The question of liability where multiple parties perform separate steps of a method claim has become a growing issue of concern and was loudly voiced last week by Judge Pauline Newman in (McKesson Technologies Inc. v. Epic Systems Corp., Fed. Cir., No. 2010-1291, 4/12/11). There, Judge Richard Linn, who also authored the Akamai panel decision, found that a method of facilitating communications between healthcare providers and patients was not infringed because the plaintiff was unable to show that any single party directly infringes the patent by performing all of the claimed steps.
This apparently is the right case, and it could not have come sooner to please Newman. In her dissenting opinion in McKesson, Newman argued that the rule that a single entity must perform all the steps of a method is at odds with the Patent Act and case law and warrants en banc review.
All but the first step are performed by or controlled or directed by the health-care provider. The court today holds that the claim cannot be infringed as a matter of law, on the theory that a “single-entity rule” is violated because the provider does not control or direct the patient who initiates the communication, in that the patient is neither the agent of the health-care provider nor contractually obligated to initiate the communication. Maj. Op. at 8-9. There is no such rule of law.
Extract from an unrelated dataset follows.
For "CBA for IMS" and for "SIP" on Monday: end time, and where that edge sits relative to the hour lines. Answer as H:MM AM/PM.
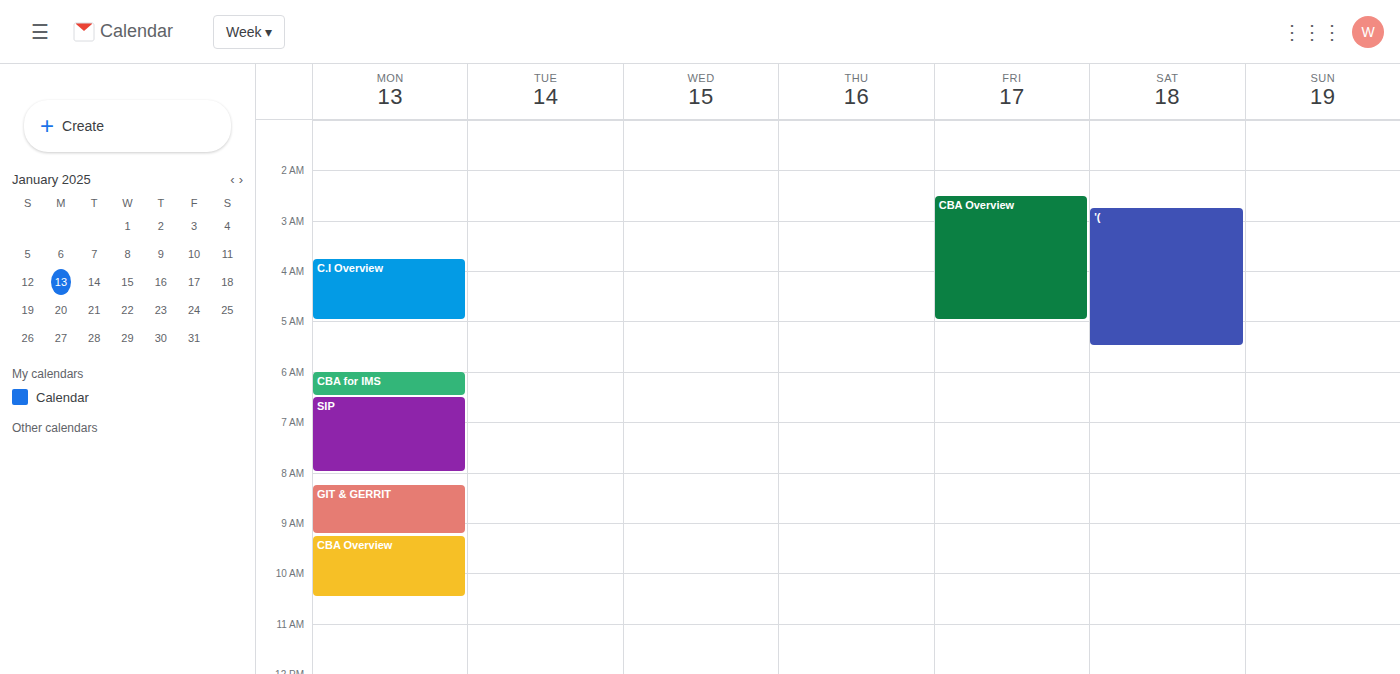
"CBA for IMS": 6:30 AM, halfway between the 6 AM and 7 AM lines. "SIP": 8:00 AM, exactly on the 8 AM line.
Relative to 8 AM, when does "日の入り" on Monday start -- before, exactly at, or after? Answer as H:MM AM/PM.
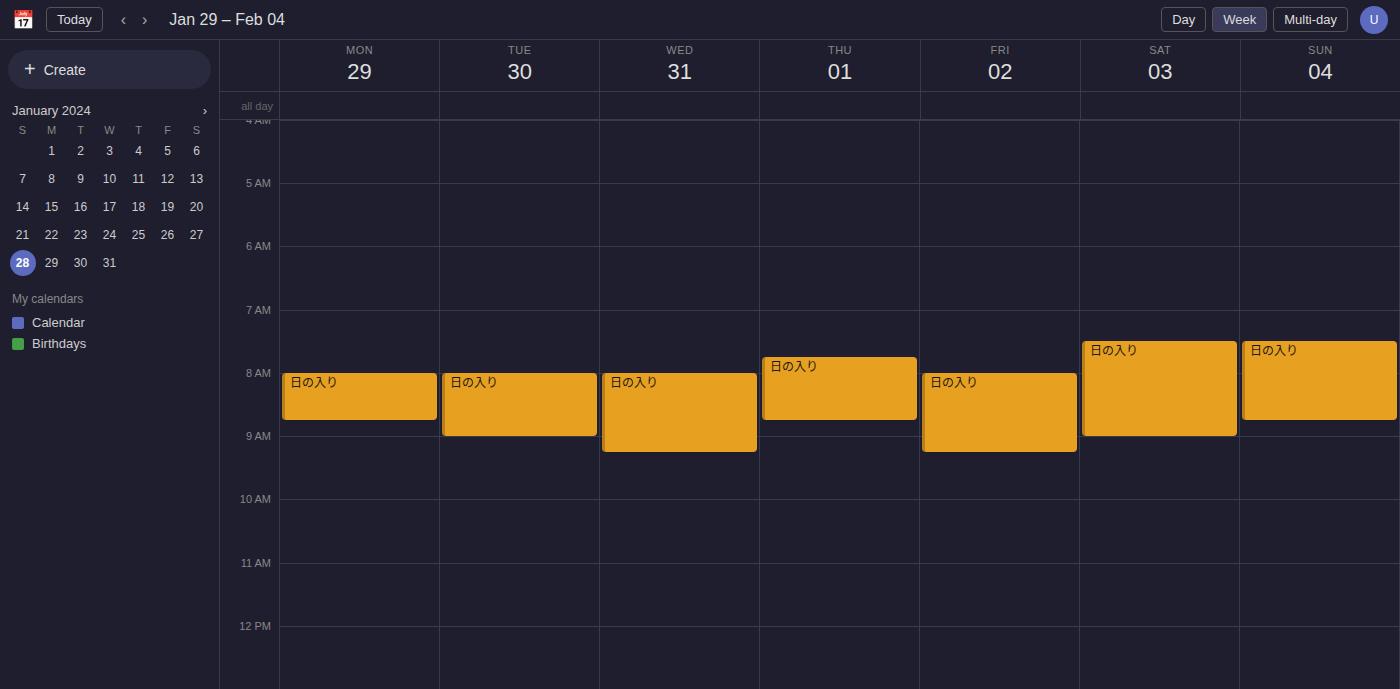
8:00 AM -- exactly at 8 AM, on the 8 AM line.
Continuing, Newman said that the court’s recent rulings make it so that interactive methods can never be infringed, and, thus, removes them “from the purview of the patent system.”
Akamai’s en banc brief is due in 45 days.
Akamai and MIT were represented by Donald R. Dunner of Finnegan, Henderson, Farabow, Garrett & Dunner, Washington, D.C., and by Robert S. Frank Jr. of Choate, Hall & Stewart, Boston.
Limelight was represented by Robert G. Krupka of Kirkland & Ellis, Los Angeles.